Sometimes I argue, but I don’t mean to. It starts out innocently enough, like a conversation, and then the discussion dissolves into more of a debate, and it’s always over something stupid. I try hard to keep my mouth shut.
I decided that I wanted to think of things I can do because there are too many things I can’t do any longer. For example, I can’t vent to my husband about something that happened and have any idea how he’ll respond. I can’t tell him my knee hurts because I just rammed it into the counter and expect any sympathy. I added an “E” to C.A.R., and realized I can C.A.R.E., and came up with meanings for each letter.

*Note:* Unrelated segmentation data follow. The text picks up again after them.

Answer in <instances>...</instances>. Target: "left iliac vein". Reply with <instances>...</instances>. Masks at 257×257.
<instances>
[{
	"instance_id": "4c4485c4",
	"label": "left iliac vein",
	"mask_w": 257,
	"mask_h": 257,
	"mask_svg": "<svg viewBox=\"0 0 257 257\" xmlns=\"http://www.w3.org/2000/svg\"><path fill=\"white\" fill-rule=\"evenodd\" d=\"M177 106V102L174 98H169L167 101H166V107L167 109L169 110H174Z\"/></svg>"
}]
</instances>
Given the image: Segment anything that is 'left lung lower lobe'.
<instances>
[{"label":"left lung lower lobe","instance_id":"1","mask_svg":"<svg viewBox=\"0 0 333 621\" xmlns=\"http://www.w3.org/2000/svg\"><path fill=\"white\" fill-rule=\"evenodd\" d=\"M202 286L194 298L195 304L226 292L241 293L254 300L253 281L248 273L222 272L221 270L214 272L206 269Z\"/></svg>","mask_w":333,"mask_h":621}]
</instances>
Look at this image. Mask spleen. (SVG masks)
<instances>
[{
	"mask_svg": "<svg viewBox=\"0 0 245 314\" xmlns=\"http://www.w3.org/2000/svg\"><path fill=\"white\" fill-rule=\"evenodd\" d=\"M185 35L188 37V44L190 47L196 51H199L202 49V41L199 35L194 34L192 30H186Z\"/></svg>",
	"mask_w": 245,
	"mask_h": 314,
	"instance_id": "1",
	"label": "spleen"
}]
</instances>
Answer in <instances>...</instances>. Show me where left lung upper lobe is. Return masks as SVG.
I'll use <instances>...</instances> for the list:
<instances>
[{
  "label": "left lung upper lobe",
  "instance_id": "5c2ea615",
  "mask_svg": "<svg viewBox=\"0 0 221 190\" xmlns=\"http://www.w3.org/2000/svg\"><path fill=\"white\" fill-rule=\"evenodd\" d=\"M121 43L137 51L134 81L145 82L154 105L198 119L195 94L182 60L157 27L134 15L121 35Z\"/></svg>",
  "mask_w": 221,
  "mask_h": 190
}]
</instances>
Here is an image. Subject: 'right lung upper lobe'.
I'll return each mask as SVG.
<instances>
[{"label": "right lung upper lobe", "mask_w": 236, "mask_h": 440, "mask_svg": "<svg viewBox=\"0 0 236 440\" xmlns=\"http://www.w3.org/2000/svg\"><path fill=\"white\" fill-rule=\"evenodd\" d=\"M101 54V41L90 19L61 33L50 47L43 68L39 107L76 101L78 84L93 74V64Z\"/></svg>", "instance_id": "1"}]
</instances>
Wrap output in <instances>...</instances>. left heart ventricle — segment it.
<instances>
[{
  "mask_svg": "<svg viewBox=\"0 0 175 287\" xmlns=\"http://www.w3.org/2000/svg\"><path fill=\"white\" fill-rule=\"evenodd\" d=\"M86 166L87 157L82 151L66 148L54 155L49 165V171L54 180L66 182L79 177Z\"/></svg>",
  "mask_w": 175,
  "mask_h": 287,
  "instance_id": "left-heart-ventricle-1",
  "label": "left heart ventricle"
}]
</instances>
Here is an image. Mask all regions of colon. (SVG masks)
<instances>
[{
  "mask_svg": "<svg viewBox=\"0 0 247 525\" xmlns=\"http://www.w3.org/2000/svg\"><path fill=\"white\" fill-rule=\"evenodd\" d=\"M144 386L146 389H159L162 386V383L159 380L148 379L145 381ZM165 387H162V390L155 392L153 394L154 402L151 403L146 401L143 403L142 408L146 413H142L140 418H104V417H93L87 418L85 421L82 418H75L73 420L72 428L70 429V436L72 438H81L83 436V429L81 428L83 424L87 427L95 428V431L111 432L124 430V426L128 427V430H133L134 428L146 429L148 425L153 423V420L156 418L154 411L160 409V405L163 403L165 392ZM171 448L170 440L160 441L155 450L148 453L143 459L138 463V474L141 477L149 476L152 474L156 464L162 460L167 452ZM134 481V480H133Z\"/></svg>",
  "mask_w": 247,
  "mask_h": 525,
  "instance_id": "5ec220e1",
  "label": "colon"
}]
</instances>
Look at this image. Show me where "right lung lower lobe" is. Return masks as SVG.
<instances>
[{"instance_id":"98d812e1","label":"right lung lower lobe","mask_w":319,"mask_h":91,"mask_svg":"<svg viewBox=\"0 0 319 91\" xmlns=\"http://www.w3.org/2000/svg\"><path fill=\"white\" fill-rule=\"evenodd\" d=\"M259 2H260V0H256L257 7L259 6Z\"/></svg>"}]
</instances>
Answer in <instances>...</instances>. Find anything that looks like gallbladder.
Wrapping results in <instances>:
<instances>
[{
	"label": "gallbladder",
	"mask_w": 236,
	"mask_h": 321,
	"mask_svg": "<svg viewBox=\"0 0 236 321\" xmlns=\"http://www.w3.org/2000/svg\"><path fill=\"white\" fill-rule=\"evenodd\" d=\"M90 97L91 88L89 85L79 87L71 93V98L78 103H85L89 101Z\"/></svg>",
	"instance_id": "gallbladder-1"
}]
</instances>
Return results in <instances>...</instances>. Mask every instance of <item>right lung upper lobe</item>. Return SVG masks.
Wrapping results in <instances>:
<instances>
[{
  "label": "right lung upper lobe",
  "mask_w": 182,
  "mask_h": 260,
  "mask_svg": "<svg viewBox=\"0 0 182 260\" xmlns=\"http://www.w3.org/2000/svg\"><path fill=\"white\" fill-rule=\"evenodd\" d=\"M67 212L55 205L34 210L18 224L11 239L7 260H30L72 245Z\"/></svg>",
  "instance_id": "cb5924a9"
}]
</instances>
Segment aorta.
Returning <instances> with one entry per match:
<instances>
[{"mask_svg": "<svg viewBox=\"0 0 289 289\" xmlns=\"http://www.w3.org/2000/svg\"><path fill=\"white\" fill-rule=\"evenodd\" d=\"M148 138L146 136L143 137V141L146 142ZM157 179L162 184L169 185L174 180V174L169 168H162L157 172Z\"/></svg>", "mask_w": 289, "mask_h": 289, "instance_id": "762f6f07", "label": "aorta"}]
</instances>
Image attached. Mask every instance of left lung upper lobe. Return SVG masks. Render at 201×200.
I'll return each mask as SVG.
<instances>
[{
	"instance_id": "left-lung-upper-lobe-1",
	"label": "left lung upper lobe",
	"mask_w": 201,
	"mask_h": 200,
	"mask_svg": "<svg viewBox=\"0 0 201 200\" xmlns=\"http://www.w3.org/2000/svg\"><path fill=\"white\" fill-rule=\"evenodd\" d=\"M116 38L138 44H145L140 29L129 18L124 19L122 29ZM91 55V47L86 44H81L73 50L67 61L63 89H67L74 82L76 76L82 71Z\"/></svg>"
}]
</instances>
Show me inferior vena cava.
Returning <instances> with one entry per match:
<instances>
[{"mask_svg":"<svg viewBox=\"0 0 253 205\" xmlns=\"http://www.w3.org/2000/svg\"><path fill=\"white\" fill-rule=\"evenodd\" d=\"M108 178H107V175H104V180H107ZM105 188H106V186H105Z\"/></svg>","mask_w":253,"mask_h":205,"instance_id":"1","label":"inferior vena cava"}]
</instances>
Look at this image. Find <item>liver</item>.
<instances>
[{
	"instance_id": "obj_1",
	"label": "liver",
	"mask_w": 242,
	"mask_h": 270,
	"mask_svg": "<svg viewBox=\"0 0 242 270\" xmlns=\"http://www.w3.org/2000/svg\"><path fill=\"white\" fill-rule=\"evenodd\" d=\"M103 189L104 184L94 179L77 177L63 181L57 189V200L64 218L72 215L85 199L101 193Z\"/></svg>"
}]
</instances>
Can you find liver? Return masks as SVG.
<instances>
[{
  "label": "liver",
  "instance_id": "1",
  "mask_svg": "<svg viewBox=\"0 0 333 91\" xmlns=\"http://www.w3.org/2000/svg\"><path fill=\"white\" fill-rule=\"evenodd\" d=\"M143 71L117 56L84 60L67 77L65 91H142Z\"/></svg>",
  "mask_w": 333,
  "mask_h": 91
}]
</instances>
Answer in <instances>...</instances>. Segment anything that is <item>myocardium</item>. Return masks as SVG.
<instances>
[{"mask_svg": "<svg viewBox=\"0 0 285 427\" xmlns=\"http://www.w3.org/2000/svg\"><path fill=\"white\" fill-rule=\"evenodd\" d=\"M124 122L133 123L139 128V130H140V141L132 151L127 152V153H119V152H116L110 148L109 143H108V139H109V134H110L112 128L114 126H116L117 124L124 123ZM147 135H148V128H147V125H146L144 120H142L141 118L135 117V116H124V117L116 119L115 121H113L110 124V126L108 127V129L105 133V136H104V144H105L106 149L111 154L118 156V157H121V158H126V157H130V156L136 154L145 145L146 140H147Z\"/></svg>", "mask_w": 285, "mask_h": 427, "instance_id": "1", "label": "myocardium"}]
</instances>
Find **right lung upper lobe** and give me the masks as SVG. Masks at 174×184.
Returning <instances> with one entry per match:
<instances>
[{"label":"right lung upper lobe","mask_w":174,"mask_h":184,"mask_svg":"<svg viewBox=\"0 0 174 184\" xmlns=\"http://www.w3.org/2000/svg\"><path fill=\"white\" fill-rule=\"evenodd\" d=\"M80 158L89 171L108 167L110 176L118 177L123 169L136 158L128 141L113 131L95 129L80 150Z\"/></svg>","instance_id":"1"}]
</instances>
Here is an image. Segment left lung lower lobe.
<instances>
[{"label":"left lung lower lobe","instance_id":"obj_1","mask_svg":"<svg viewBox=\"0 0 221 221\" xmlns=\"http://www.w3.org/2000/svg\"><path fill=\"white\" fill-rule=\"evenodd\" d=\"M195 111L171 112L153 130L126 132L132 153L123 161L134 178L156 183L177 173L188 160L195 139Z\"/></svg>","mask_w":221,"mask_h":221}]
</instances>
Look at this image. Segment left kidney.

C – cry, create, continue, call, change (myself)
A – adjust, acknowledge, advocate, allow
R – read, relax, reaffirm, rest, reconnect, reflect
E – enjoy, energize, exercise, escape, evaluate, educate
What would you add to the list?
- Starting a Support Group: 10 Quick Tips (caregiving.com)
- How Do You Describe Caregiving Responsibilities on Your Resume? (caregiving.com)
- What’s Caregiving Like for You? Take our Annual Survey (caregiving.com)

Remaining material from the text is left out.